TDB: Has the government been successful in creating enough jobs, as promised? What is your take on employment generation in the MSME sector, a major employer?

PK: One of the main promises of the current government at the time of elections was to generate employment in the country. On the contrary, their record on this front is dismal so far. The rate of employment has declined sharply from the previously recorded statistics and there is no job creation in the economy. There is no other way of doing it apart from stepping up public expenditure in the sectors where jobs can be created. The Government should also not let the fiscal deficit go beyond 3% of the GDP, failing which they will not be able to provide any stimulus to the economy in terms of employment generation.

MSMEs operating in the country have traditionally been a major source of employment but we are not seeing any growth in jobs in this sector too. In fact, demonetisation has given a huge set-back to the sector because a large number of small enterprises are dependant on cash for paying out wages. In the first week of demonetisation, the Government had set a limit of Rs.50,000 a week to withdraw from banks by the businesses due to which only 10% of the people employed in MSMEs could have been given their wages. Therefore, many enterprises had resorted to cutting down production and reduced the number of employees, leading to an adverse impact on the sector. 

TDB: The government says it has invited large amounts of FDI into the country. What is your take on this?

PK: To understand this, we have to look at the kind of foreign direct investments (FDIs) that have been invited in different sectors and not just consider the volume of such investments made. If we take into account the Government’s ‘Make in India’ initiative for example, not much FDI has been attracted in the manufacturing sector.

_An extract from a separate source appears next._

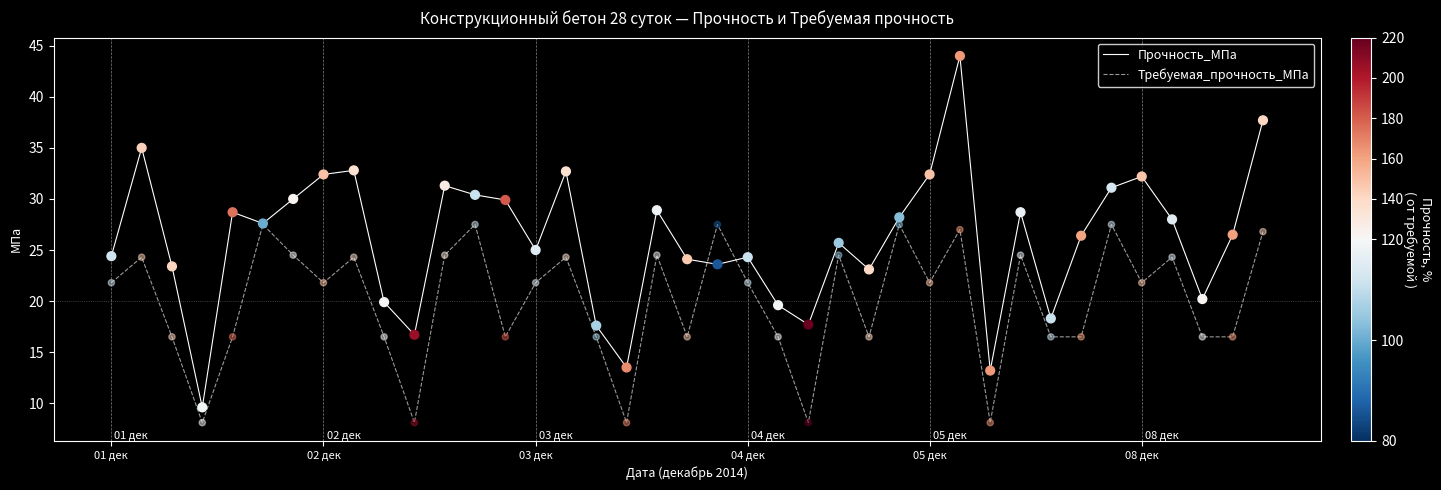

Which series has the widest spread of values?

Прочность_МПа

In my view, the Government should focus on attracting FDI that is needed to boost the economy.

The basic problem with the current government is that it is not able to prioritise and incentivise the sectors for which they should get FDI. Once they are clear on this front, they will successfully consolidate foreign investments into the country.

TDB: Is the Modi-government trying to replicate the Gujarat model of development and is it helping the economy in anyway?

PK: The Gujarat Model of development cannot be replicated for the development of the whole country. We forget that Gujarat always had an advanced industrial base, even before liberalisation. It played up to their strength in consolidating it even further. The approach which worked in Gujarat cannot possibly reap the same results in Bihar, Uttar Pradesh and other eastern states.

Industrialisation will happen only when there is growth and demand in the rural economy. Presently, we are in an agrarian crisis and demonetisation has added to this distress. Therefore, the Government has to set right the balance in all spheres of an economy to be able to achieve industrial growth as a whole.

TDB: Has the export performance improved under the current government?

PK: We have had a long spell of falling exports and the trade deficit continues to widen. It is partly associated with the world economy and a symptom of sickness within our own economy as well. We need to set right a lot of domestic maladies that will ultimately have a beneficial impact on the exports. If not done so, the exports cannot improve in isolation.